A growing number of banks are moving some electronic bill payment operations in-house.

The number making the move is still small, but it indicates a turn in the way most banks have approached the complex bill payment business. More than 350 have outsourced it to Checkfree Corp.; others have signed on with providers such as Princeton Telecom and the former Travelers Express operation now owned by M&I Data Services.

The few banks that have begun executing at least some bill payments in- house are seeking a wide range of benefits, such as more control over payment data and processing alternatives, lower costs, and closer relationships with customers.

"This brings us leverage and flexibility in the future," said Paal Kaperdal, vice president of on-line banking at BB&T Corp., Winston-Salem, N.C.

By the end of this quarter, BB&T expects to send payments generated by its on-line banking customers through software it is installing from Intelidata Technologies Corp. Other vendors that offer such software include Corillian Corp. and Edify Corp.

Such software takes advantage of a curiosity of outsourced bill payment processing. Frequently, banks route payments intended for their large corporate clients, and even for themselves, to outside providers.

"Globally, institutions issue 40% to 50% of all bills," said Richard J. Bell, senior analyst at Tower Group. Banks, he said, issue monthly bills for credit card, mortgage, and car loans, and "some portion of the payments that banks receive will be payable to them."

With the proper software, banks can process these "on-us" payments. They can then route more difficult payments, such as those intended for noncustomers, to outside providers.

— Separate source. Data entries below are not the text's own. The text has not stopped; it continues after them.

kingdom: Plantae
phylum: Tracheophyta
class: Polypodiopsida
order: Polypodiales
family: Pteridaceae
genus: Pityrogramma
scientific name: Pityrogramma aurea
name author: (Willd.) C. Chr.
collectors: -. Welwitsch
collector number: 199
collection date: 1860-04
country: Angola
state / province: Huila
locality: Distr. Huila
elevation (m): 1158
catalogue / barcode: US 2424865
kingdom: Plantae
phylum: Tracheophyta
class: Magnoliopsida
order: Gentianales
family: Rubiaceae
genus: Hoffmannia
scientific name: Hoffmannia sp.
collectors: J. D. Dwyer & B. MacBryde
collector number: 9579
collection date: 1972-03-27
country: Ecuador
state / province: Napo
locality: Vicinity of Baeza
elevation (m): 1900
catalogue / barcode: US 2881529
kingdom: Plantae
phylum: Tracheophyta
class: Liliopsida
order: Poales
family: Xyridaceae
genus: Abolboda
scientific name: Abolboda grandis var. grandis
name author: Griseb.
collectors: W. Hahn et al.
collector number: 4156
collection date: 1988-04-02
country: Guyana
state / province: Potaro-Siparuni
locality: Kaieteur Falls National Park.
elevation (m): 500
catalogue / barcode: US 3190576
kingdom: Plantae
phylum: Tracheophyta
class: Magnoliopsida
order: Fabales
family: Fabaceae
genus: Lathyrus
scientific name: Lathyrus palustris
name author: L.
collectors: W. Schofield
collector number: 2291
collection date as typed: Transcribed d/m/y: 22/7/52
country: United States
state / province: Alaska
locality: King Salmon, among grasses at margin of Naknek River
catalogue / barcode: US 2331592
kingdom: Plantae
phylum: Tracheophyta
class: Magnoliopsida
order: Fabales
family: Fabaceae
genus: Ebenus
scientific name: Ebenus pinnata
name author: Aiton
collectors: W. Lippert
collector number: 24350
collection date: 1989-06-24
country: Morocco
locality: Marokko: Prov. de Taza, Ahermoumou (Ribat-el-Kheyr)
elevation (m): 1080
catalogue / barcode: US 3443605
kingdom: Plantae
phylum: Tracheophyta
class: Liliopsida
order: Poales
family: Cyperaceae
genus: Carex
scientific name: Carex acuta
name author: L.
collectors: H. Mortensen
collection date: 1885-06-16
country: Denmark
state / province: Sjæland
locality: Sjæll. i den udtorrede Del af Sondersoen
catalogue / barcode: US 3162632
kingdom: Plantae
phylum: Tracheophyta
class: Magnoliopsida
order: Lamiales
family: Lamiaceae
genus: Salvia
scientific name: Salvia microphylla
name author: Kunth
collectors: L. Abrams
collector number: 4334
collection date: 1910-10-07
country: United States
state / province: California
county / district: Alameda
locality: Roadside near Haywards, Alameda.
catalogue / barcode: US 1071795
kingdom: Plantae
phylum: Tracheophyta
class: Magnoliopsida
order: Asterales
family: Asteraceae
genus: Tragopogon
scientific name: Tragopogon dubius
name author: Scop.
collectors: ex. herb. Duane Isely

"Most banks doing in-house processing today are not trying to be full providers," said Timothy Ruhe, vice president of marketing at Herndon, Va.- based Intelidata. The company has four banks, including Bank One and First Union, using its bill payment warehouse software. "They're trying to get control of that on-us portion."

The economic benefit of doing so is compelling. Banks pay processors from 20 cents to $1 for each bill payment, Mr. Bell said. The cost rises as paper checks are generated to render payments. Banks could pay as little as half a cent for a fully electronic on-us payment.

"Institutions can do a lot to change the economics" of bill payment, Mr. Bell said.

Even more important than the economics, bankers say, are the control and flexibility they can gain with in-house processing.

"Being able to strip out on-us payments is a nice benefit," said Paul Ayres, vice president and manager of on-line services at KeyCorp, which installed the Intelidata software in 1995. "We're principally interested in controlling the customer experience."

Mr. Ayres called the in-house capability "absolutely critical" to KeyCorp's ability to make real-time updates of accounts, including bill payments, available through any delivery channel.

Real-time updates have become a central theme of KeyCorp's consumer marketing. The bank has run campaigns on-line and in print in Cleveland, Denver, and Seattle touting the "instant access" and up-to-date information it offers, regardless of whether consumers bank through automated tellers, by telephone, on-line, or in branches.

As the keeper of all data related to bill payments, KeyCorp is the contact point for customer service and problem resolution.

"Our remittance processor, Checkfree, acting on our instruction, investigates any biller issues. They never talk to our customers," Mr. Ayres said.

Banks can use the bill-payment information in their data bases to cross- sell other products, said William A. Soward, vice president of business development at Edify in Santa Clara, Calif.

Over time, he added, banks could "differentiate themselves on the payment side." Customers, for example, could instruct banks to deduct payments from different accounts, such as debit cards, investments, or credit cards.

Two of Edify's 100 customers, $1 billion-asset Busey Bank of Illinois, and the Internet-based Net.Bank, are piloting the company's bill payment software.

Three of Corillian's eight customers-Hibernia Bank, M&T Bank, and SunTrust Bank-are signed on to pilot the Beaverton, Ore.-based company's bill payment software.

Mr. Soward said bill presentment companies are requiring banks to route the associated payments through their processing systems. As bill presentment increases, banks must manage an increasing number of back-end payment relationships, he said.

"The job of the payment warehouse is also to manage all these instructions according to the back-end requirements. Banks are in a position to control payment processing decisions and negotiate the best deals."

Mr. Kaperdal of BB&T said, "We feel it's important to have all our payers and payments set up so we determine the appropriate routing."

Payments that BB&T does not handle internally will go through Princeton Telecom, though the bank may switch later to the Visa ePay system depending on volumes, Mr. Kaperdal said, adding, "We want to decide what payments go where."